The applicable tax credit for each calendar quarter is 100% of the qualified paid sick leave wages paid by the employer for each quarter. The qualifying circumstances under the EPSL include when an employee:

  • Is subject to a Federal, State, or local quarantine or isolation order related to COVID–19,
  • Has been advised by a health care provider to self-quarantine due to concerns related to COVID–19,
  • Is experiencing symptoms of COVID–19 and seeking a medical diagnosis.
  • Is caring for an individual subject to a federal, state, or local quarantine or isolation order or advised by a health care provider to self-quarantine due to COVID-19 concerns,
  • Is caring for their child, if the child’s school or place of care is closed or the child’s care provider is unavailable due to the public health emergency, or
  • Is experiencing any other substantially similar condition specified by the Secretary of Health and Human Services in consultation with the Secretary of the Treasury and the Secretary of Labor.

In addition to the reasons for paid sick leave under Sec. 5102(a) of the EPSL, the ARPA includes two additional qualifying circumstances:

  • An employee seeking or awaiting the results of a diagnostic test for, or a medical diagnosis of, COVID–19, and such employee has been exposed to COVID–19, or the employee’s employer has requested such test or diagnosis, or
  • The employee is obtaining immunization related to COVID–19 or recovering from any injury, disability, illness, or condition related to such immunization.

The tax credit is available for a new bank of 80 hours of EPSL paid sick leave for full-time employees beginning April 1, 2021.  For part-time employees, the employer may use the work hours averaged over two weeks. The credit is up $200 per day for individuals caring for an individual to quarantine or due to school closures and daycare provider closures and up to $511 for all other reasons.

Paid Family Leave

The applicable tax credit for each calendar quarter is 100% of the qualified paid family leave wages paid by the employer for each quarter. The qualifying circumstances under the EFML have been expanded to include the reasons provided for leave under the EPSL and in addition:

  • An employee seeking or awaiting the results of a diagnostic test for, or a medical diagnosis of, COVID–19, and such employee has been exposed to COVID–19, or the employee’s employer has requested such test or diagnosis, or
  • The employee is obtaining immunization related to COVID–19 or recovering from any injury, disability, illness, or condition related to such immunization.

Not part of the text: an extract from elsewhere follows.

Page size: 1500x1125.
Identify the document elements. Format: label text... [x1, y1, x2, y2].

The credit will not exceed $200, and in the aggregate, with respect to all calendar quarters, combined paid family leave and paid sick leave benefits are limited to $12,000.

Nondiscrimination

No credit will be allowed to any employer for any calendar quarter if such employer, with respect to the availability of the provision of qualified sick leave wages for such calendar quarter, discriminates in favor of highly compensated employees (within the meaning of section 414(q)), full-time employees, or employees on the basis of employment tenure with such employer.

Summary

Employers that intend to voluntarily provide paid leave under the EPSL and the EFML and claim the tax credit under this part of the ARPA should review the prior requirements of the Emergency Paid Sick Leave Act and Emergency Paid Family Leave Act to determine whether to implement these available paid sick leaves.

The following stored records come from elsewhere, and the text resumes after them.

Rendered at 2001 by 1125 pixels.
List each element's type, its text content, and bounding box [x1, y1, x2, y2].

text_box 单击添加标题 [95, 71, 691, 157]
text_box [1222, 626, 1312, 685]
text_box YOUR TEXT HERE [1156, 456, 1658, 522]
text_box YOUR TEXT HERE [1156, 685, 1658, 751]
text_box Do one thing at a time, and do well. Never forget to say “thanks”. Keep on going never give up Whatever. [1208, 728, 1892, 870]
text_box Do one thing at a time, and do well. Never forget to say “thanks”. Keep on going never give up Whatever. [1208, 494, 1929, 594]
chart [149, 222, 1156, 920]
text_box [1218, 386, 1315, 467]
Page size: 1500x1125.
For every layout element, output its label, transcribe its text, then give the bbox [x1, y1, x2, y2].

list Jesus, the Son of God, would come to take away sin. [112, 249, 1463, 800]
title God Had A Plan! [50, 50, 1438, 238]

However, there are still lingering questions regarding the mechanics of new voluntary paid leave under the ARPA.  For example, it is not clear whether an affected employer can voluntarily elect to provide just the EPSL portion without implementing the EFML requirements. Further guidance from the Department of Labor and Treasury is expected. The Hays Companies Research and Compliance Team will continue to monitor these developments.

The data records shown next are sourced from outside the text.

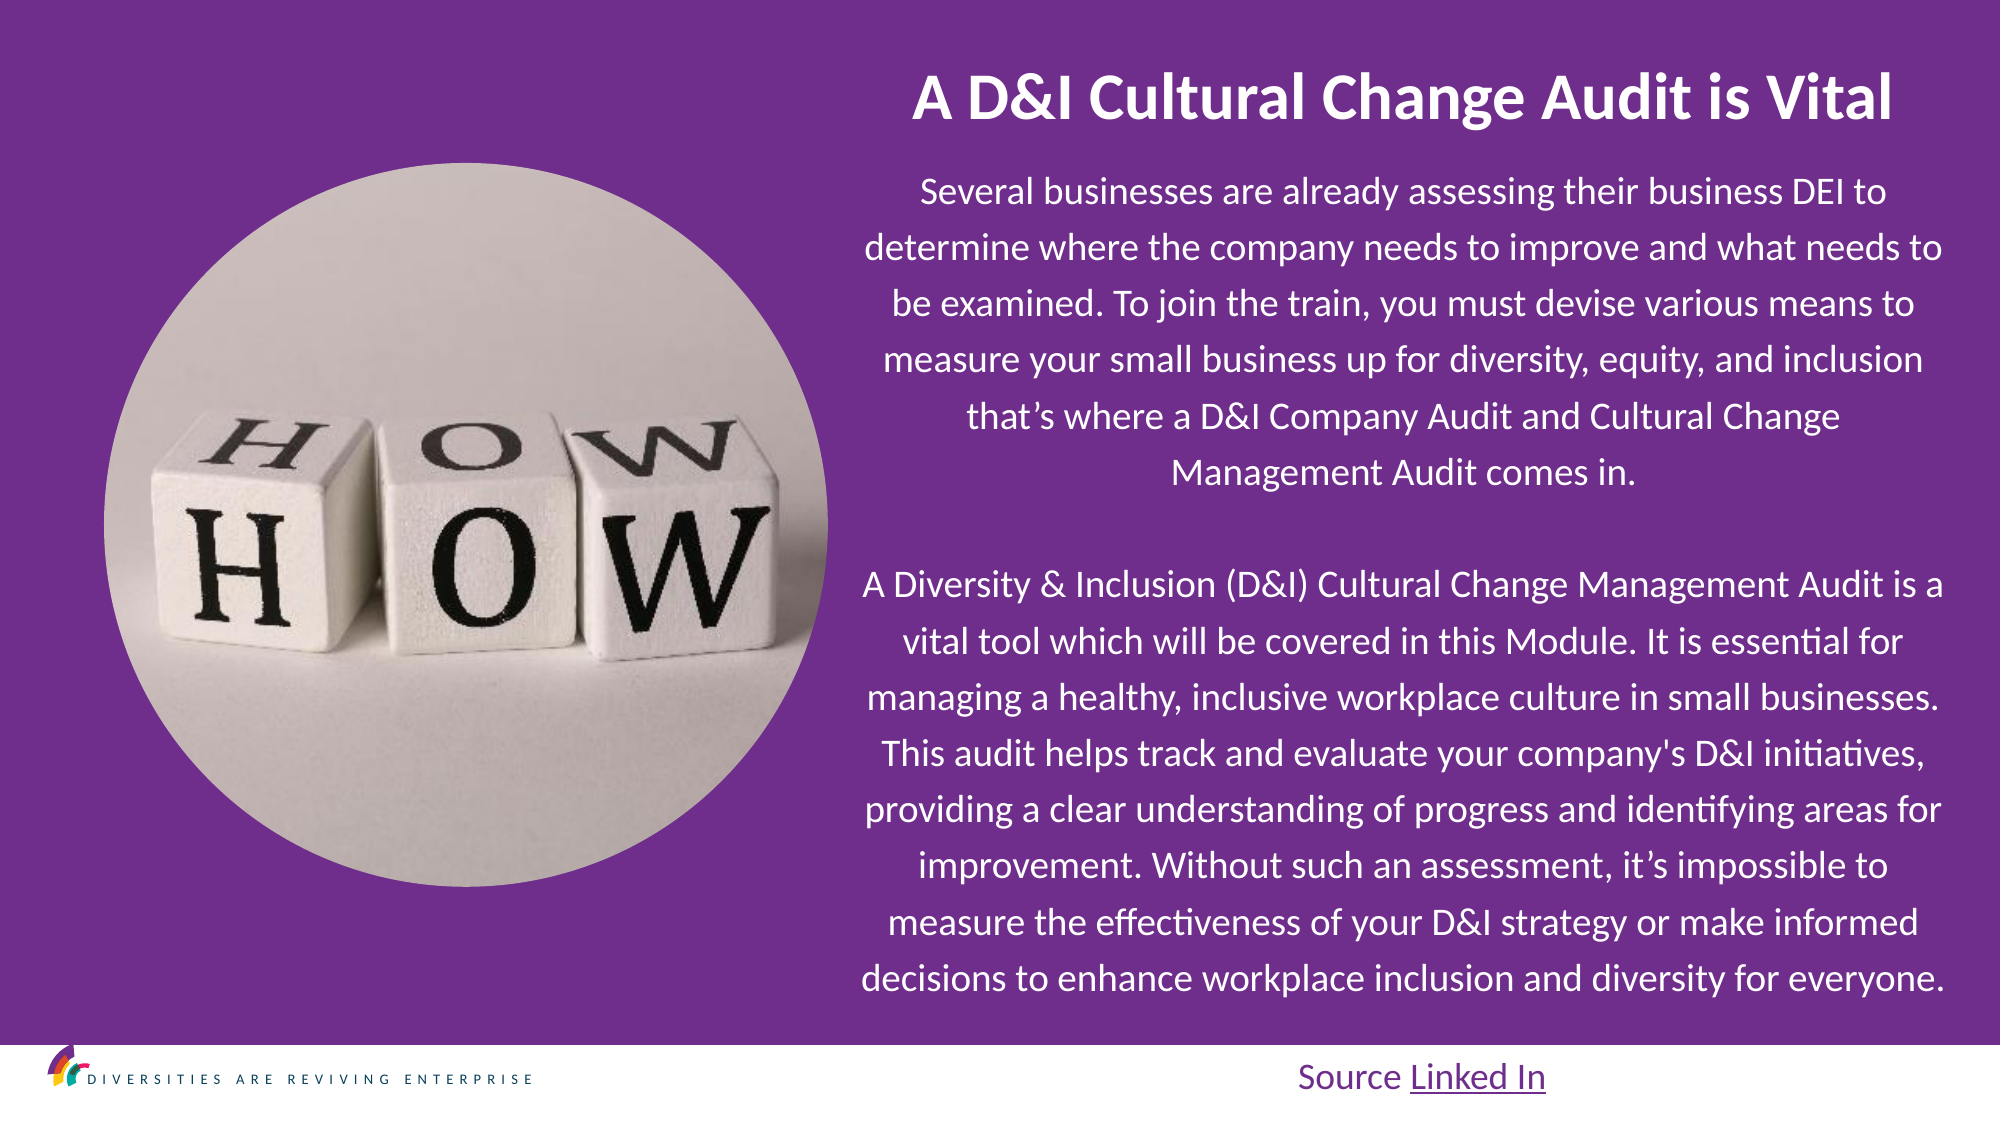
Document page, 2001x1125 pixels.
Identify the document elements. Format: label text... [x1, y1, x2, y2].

picture [103, 162, 828, 887]
text_box Source Linked In [1283, 1044, 1562, 1104]
list A D&I Cultural Change Audit is Vital [866, 20, 1942, 148]
list Several businesses are already assessing their business DEI to determine where the company needs to improve and what needs to be examined. To join the train, you must devise various means to measure your small business up for diversity, equity, and inclusion that’s where a D&I Company Audit and Cultural Change Management Audit comes in. A Diversity & Inclusion (D&I) Cultural Change Management Audit is a vital tool which will be covered in this Module. It is essential for managing a healthy, inclusive workplace culture in small businesses. This audit helps track and evaluate your company's D&I initiatives, providing a clear understanding of progress and identifying areas for improvement. Without such an assessment, it’s impossible to measure the effectiveness of your D&I strategy or make informed decisions to enhance workplace inclusion and diversity for everyone. [844, 148, 1964, 1018]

Employers contemplating implanting these voluntary provisions should discuss this with their employment law counsel.

The Hays Companies Research and Compliance Team will continue to monitor these developments.


This document is provided for general information purposes only and should not be considered legal or tax advice or legal or tax opinion on any specific facts or circumstances. Readers are urged to consult their legal counsel and tax advisor concerning any legal or tax questions that may arise.